Bonds are ideal for risk-averse investors seeking safety and assurance of principal and interest payment after a specific duration. Investors lacking stock market experience can use bonds as a long-term investment option, especially given the collateral backing that ensures payment on maturity. Although bonds carry some risk compared to FDs, investors should consider inflation risk and interest rate fluctuations that can impact their value over time. Bonds also offer a steady source of income and diversify investment portfolios.
Who Should Invest in FDs?
Investors who prioritize risk-free investment instruments should consider fixed deposits. These deposits offer predetermined returns and shield investors from market fluctuations. While market-linked instruments may offer higher returns, they entail higher market risks, necessitating a balanced approach with safer investment options like fixed deposits.

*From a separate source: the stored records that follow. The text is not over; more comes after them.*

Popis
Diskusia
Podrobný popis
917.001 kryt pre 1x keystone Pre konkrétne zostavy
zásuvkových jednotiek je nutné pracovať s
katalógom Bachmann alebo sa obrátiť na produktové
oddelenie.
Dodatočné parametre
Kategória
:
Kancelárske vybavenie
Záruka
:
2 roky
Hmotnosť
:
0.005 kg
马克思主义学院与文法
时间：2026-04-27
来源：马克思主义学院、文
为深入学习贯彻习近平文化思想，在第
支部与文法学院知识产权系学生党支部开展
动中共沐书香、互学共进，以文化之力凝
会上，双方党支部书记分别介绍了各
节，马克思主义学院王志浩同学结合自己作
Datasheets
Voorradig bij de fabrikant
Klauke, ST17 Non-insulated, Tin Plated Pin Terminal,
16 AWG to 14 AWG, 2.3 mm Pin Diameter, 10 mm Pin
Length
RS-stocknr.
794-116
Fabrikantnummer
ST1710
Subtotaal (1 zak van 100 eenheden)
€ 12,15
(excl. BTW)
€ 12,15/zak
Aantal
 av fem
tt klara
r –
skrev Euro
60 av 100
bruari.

Bonds vs. FDs – Which is Better?
Both bonds and fixed deposits provide safe investment options, catering to various investment horizons. Investors can diversify their portfolio by selecting a mix of both instruments based on their goals and risk tolerance. Fixed deposits guarantee complete security and assured returns, making them easily accessible. Bonds, on the other hand, offer higher returns upon maturity, but their prices may fluctuate due to interest rate changes. Informed decisions should consider investment goals, horizon, and risk understanding.
Final Thoughts
In the world of fixed-income securities, bonds and fixed deposits present distinct investment opportunities. While fixed deposits offer security and predictable returns, bonds provide the potential for higher returns but carry some risks. Investors must carefully assess their preferences, goals, and risk tolerance to make an informed choice that aligns with their financial objectives.

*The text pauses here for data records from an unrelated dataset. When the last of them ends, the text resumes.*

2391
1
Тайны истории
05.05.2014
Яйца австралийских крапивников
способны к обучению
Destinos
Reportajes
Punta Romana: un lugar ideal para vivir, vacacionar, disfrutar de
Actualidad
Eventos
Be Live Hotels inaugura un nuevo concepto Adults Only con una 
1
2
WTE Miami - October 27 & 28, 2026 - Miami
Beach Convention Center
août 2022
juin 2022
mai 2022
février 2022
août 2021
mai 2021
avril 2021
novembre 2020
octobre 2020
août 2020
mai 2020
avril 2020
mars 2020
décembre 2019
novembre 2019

Discover the power of high-interest savings! Start a fixed deposit with Freo today to earn up to 9% interest on your savings.
FAQs
1. Are bonds a secure form of investment?
Yes, generally, bonds are considered relatively secure, especially when compared to riskier investments like stocks or commodities. They often have collateral backing, providing a certain level of security.
2. Who issues bonds?
In India, bonds are primarily issued by Public Sector Undertakings, State Governments, Banks, Corporations, NBFCs (Non-Banking Financial Companies), Municipality Corporations, and the Central Government.
3. What is credit risk in bonds?
Credit risk, also known as default risk, refers to the possibility that a bond issuer may fail to make interest and/or principal payments. Government bonds are generally less likely to default, whereas corporate bonds carry a higher risk of default.
4. Is FD safer than bonds?
Both FDs and bonds are considered safe investments, but FDs lack physical assets as collateral. It’s essential to choose a reliable institution for opening an FD. Bonds, being traded on a stock exchange, are more liquid, but their prices can be influenced by interest rate movements.